We had a party at work one night not long before I left for England and I made these old fashioned Butterhorns. For me, they bring back sweet memories memory of my dear Mom who recently passed away. With six hungry children, Mom never cooked anything in small quantity. I have vivid memories of coming home from school with wonderful fragrances greeting me before I even stepped into the house. As I walked in the kitchen, it was a sight to behold! The entire kitchen counter would be covered with homemade bread or rolls or these most delicious Butterhorns. I made a single batch and, as you can see from the photos, this recipe makes a ton, but Mom never did anything small – she more than likely made a double or triple batch of these; not that we would complain about that!!
The recipe is from a cookbook that was put together by the ladies of the Lutheran church in West Bend, Wisconsin, the small German/American community where I grew up. The first edition of Our Favorite Recipes came out in 1949 as a fundraiser for the new church they were planning to build. You can read more about this interesting story and these ingenious, industrious women here. The recipes are fantastic; the proof of that is the sales of the cookbook continue strong after sixty-two years! All the recipes are still published in the original handwriting of the sweet homemaker/authors and the pictures on the cover and with each recipe are classic 1940’s caricatures. When I was growing up, this was a standard (and prized) gift to received for a wedding shower. No one was allowed to venture out into “real life” without a copy of Our Favorite Recipes!

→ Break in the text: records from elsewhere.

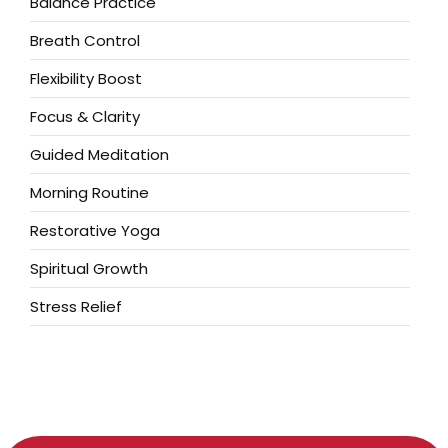
Balance Practice
Breath Control
Flexibility Boost
Focus & Clarity
Guided Meditation
Morning Routine
Restorative Yoga
Spiritual Growth
Stress Relief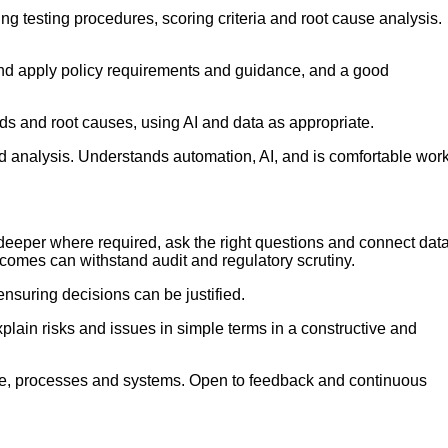
testing procedures, scoring criteria and root cause analysis.
t and apply policy requirements and guidance, and a good
rends and root causes, using AI and data as appropriate.
analysis. Understands automation, AI, and is comfortable wor
ig deeper where required, ask the right questions and connect dat
tcomes can withstand audit and regulatory scrutiny.
nsuring decisions can be justified.
xplain risks and issues in simple terms in a constructive and
nce, processes and systems. Open to feedback and continuous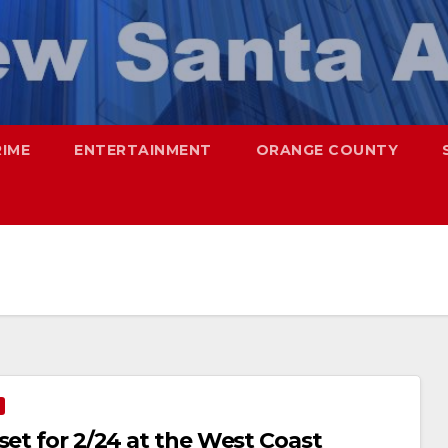
RIME
ENTERTAINMENT
ORANGE COUNTY
set for 2/24 at the West Coast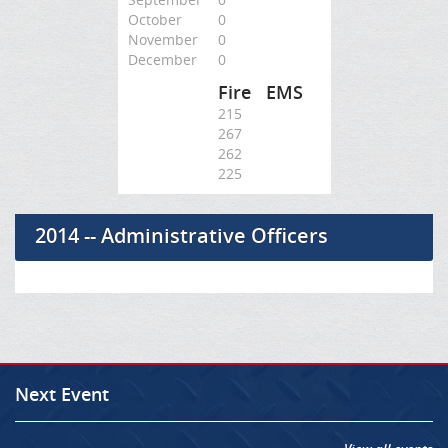
October
0
November
0
December
0
Fire
EMS
215
267
262
225
2014 -- Administrative Officers
Next Event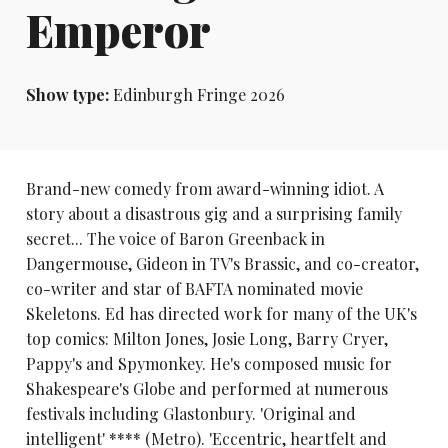
Emperor
Show type:
Edinburgh Fringe 2026
Brand-new comedy from award-winning idiot. A
story about a disastrous gig and a surprising family
secret... The voice of Baron Greenback in
Dangermouse, Gideon in TV's Brassic, and co-creator,
co-writer and star of BAFTA nominated movie
Skeletons. Ed has directed work for many of the UK's
top comics: Milton Jones, Josie Long, Barry Cryer,
Pappy's and Spymonkey. He's composed music for
Shakespeare's Globe and performed at numerous
festivals including Glastonbury. 'Original and
intelligent' **** (Metro). 'Eccentric, heartfelt and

This is a great recipe not only because the finished product is incredibly delicious, but you make the dough the night before, it requires no kneading, and it is ready to form into flaky, buttery, sweet delicacies when you wake the next morning. The Butterhorns freeze well so it’s a great do-ahead recipe if you’re planning a brunch or breakfast party. I adapted the recipe just a tiny bit however………. some things are simply timeless! Enjoy!
½ cup sugar
2 ½ teaspoons dry yeast (1 package)
1 cup milk, 105-115 degrees
2 sticks cold butter
4 ½ cups flour
1 teaspoon salt
2 large eggs, beaten
4 tablespoons softened butter
1/2 cup sugar
2 teaspoons cinnamon
powdered sugar icing (recipe below)
1. Stir yeast and sugar into warm milk until dissolved. Let sit for 5-10 minutes or until foamy.
2. Mix flour and salt and cut in butter with a pastry cutter or by hand until pea-sized (like pie crust dough). Or place dry ingredients in food processor, add butter and pulse until pea-sized. Do not over-process.
3. Add beaten eggs to yeast mixture. Make a well in the middle of the flour/butter and add the liquid. Mix by hand just until all flour in incorporated. Place in refrigerator overnight.
4. In the morning, allow dough to warm up sitting at room temperature for 1 hour. Divide dough into 4 balls. On a generously floured surface, roll each ball into a 14 inch circle and spread with 1 tablespoon softened butter. Sprinkle with 2 tablespoons of the sugar/cinnamon. Cut into quarters like a pie. Cut each quarter in half. Beginning at the broad end, roll each piece up into a crescent shape. If you want tiny butterhorns, just cut each eighth in half one more time.
5. Place on lightly greased pans. Let rise until double in bulk and bake at 350 for approximately 20 minutes or until light golden brown.
6. Sprinkle with powdered sugar when cool or frost with powdered sugar frosting
Powdered Sugar Icing
2 cups of powdered sugar
3 tablespoons milk
1 vanilla bean, cut in half and beans scraped out with knife (or 1 teaspoon of vanilla bean paste)
1. Mix ingredients together until well blended. Mixture should be quite thick – it will thin out when you spread it on the rolls. If it is too thin, add a little milk or if too thin, add a bit more powdered sugar. You can also just sprinkle these with powdered sugar when they are cooled.